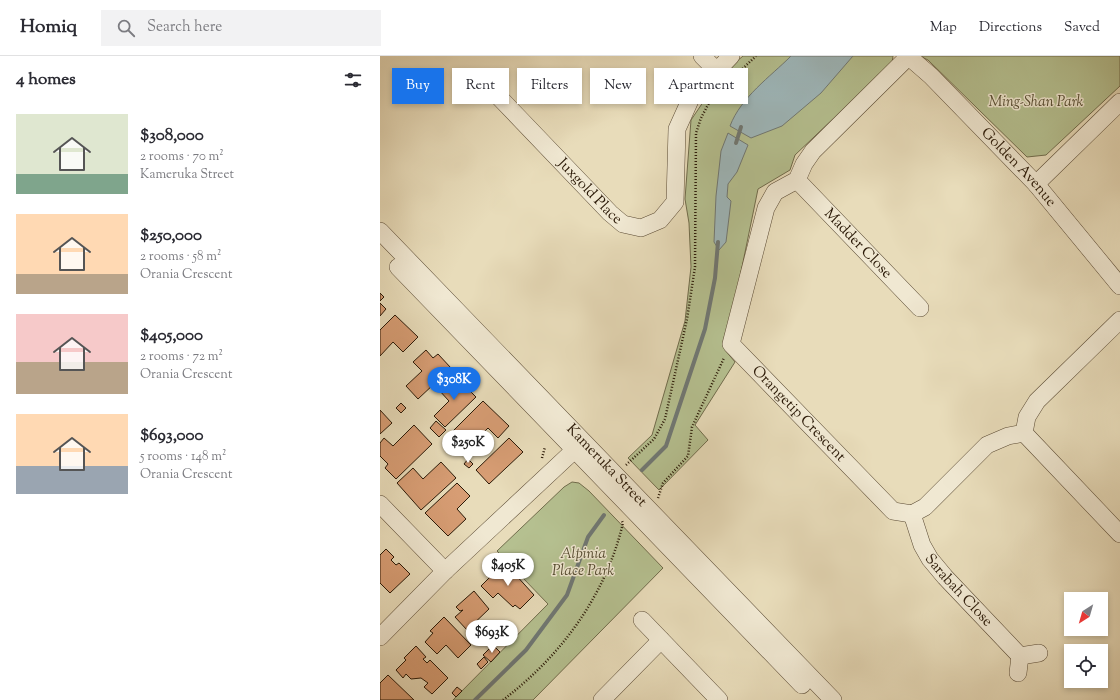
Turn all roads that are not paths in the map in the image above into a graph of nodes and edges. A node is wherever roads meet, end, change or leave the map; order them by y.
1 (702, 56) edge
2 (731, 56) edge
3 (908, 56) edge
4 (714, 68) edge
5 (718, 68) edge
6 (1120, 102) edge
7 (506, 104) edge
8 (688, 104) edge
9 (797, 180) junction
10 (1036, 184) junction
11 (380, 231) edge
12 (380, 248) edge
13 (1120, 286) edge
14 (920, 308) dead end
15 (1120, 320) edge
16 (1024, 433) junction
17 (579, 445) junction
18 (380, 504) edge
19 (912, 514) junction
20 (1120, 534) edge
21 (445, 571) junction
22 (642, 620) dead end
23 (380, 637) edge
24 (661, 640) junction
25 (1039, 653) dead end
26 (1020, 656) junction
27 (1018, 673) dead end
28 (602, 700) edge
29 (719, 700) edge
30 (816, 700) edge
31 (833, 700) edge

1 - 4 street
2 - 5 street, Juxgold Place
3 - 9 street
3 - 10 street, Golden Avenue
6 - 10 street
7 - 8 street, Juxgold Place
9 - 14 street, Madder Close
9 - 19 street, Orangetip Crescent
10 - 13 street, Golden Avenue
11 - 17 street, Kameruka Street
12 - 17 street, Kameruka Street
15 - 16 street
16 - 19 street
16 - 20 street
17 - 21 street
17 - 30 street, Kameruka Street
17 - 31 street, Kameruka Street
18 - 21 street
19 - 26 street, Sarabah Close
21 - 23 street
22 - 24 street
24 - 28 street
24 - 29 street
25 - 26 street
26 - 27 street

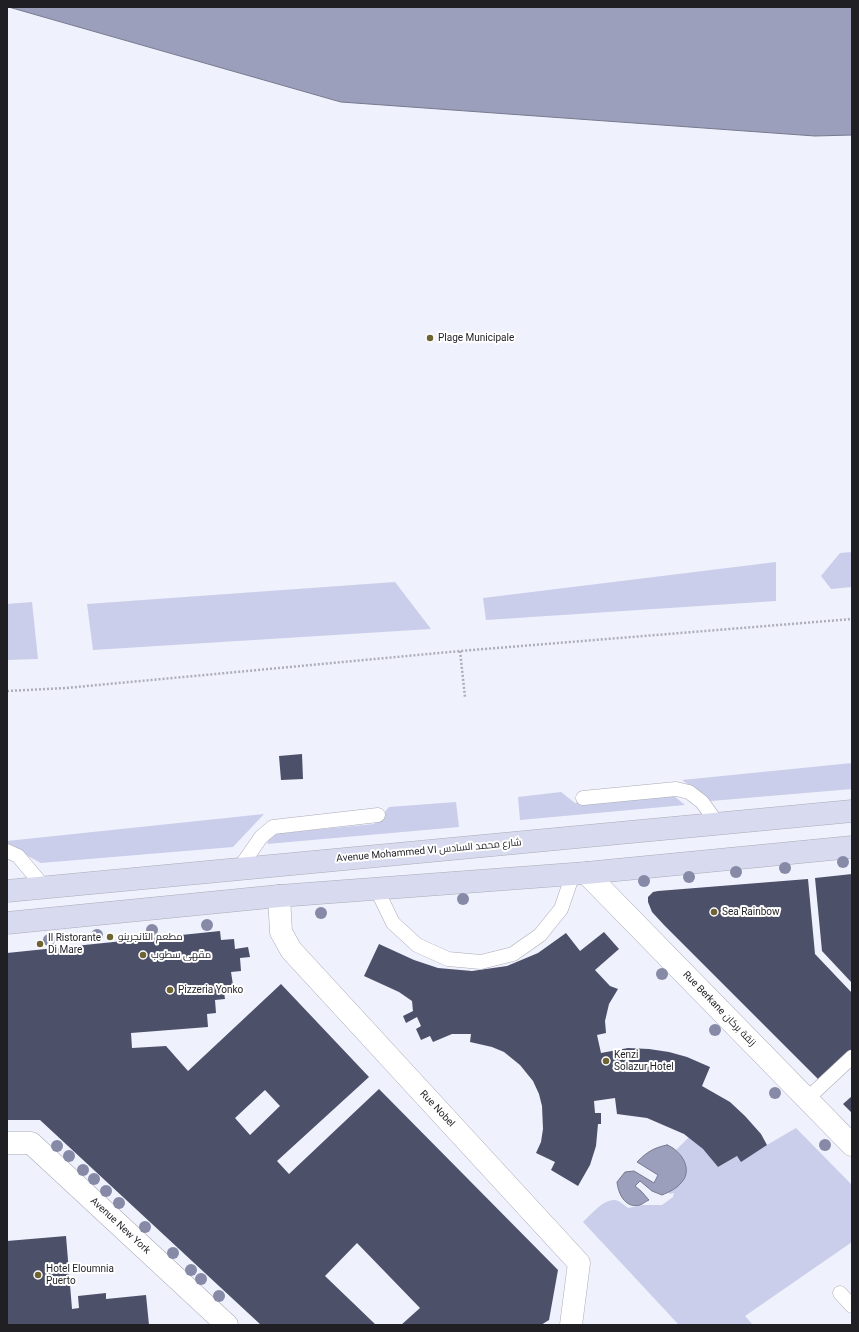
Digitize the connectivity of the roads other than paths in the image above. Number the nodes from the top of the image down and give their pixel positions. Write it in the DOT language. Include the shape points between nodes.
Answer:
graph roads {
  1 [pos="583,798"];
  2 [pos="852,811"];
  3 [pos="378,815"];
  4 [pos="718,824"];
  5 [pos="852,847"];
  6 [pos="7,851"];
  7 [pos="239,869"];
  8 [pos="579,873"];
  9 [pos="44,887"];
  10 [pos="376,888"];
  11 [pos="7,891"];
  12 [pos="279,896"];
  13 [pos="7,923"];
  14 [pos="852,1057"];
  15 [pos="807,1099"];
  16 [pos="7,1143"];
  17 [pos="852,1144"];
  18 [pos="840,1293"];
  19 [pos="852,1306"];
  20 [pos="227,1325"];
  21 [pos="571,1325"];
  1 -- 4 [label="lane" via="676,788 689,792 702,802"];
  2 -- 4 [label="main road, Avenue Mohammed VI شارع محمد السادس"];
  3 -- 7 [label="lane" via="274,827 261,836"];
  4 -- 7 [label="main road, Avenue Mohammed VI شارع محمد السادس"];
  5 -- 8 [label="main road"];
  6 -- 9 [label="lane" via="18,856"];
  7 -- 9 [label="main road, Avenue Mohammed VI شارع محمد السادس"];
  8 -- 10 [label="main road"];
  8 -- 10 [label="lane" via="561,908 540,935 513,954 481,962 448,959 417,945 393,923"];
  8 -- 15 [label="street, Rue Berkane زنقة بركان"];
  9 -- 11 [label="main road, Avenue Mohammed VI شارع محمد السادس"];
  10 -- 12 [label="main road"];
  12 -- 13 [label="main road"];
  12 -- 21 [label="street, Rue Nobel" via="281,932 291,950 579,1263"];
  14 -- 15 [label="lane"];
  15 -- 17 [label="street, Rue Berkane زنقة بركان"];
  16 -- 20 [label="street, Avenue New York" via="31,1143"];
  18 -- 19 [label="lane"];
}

━━━━━━━━━━━━━━━━━━━━━━━━━━━━━━

Only the lines from the top of the material through the line containing "Digitize the connectivity" should be written out, exactly and without pictures.

• Exercise result
Turn all roads that are not paths in the map in the image above into a graph of nodes and edges. A node is wherever roads meet, end, change or leave the map; order them by y.
1 (702, 56) edge
2 (731, 56) edge
3 (908, 56) edge
4 (714, 68) edge
5 (718, 68) edge
6 (1120, 102) edge
7 (506, 104) edge
8 (688, 104) edge
9 (797, 180) junction
10 (1036, 184) junction
11 (380, 231) edge
12 (380, 248) edge
13 (1120, 286) edge
14 (920, 308) dead end
15 (1120, 320) edge
16 (1024, 433) junction
17 (579, 445) junction
18 (380, 504) edge
19 (912, 514) junction
20 (1120, 534) edge
21 (445, 571) junction
22 (642, 620) dead end
23 (380, 637) edge
24 (661, 640) junction
25 (1039, 653) dead end
26 (1020, 656) junction
27 (1018, 673) dead end
28 (602, 700) edge
29 (719, 700) edge
30 (816, 700) edge
31 (833, 700) edge

1 - 4 street
2 - 5 street, Juxgold Place
3 - 9 street
3 - 10 street, Golden Avenue
6 - 10 street
7 - 8 street, Juxgold Place
9 - 14 street, Madder Close
9 - 19 street, Orangetip Crescent
10 - 13 street, Golden Avenue
11 - 17 street, Kameruka Street
12 - 17 street, Kameruka Street
15 - 16 street
16 - 19 street
16 - 20 street
17 - 21 street
17 - 30 street, Kameruka Street
17 - 31 street, Kameruka Street
18 - 21 street
19 - 26 street, Sarabah Close
21 - 23 street
22 - 24 street
24 - 28 street
24 - 29 street
25 - 26 street
26 - 27 street

Digitize the connectivity of the roads other than paths in the image above. Number the nodes from the top of the image down and give their pixel positions. Write it in the DOT language. Include the shape points between nodes.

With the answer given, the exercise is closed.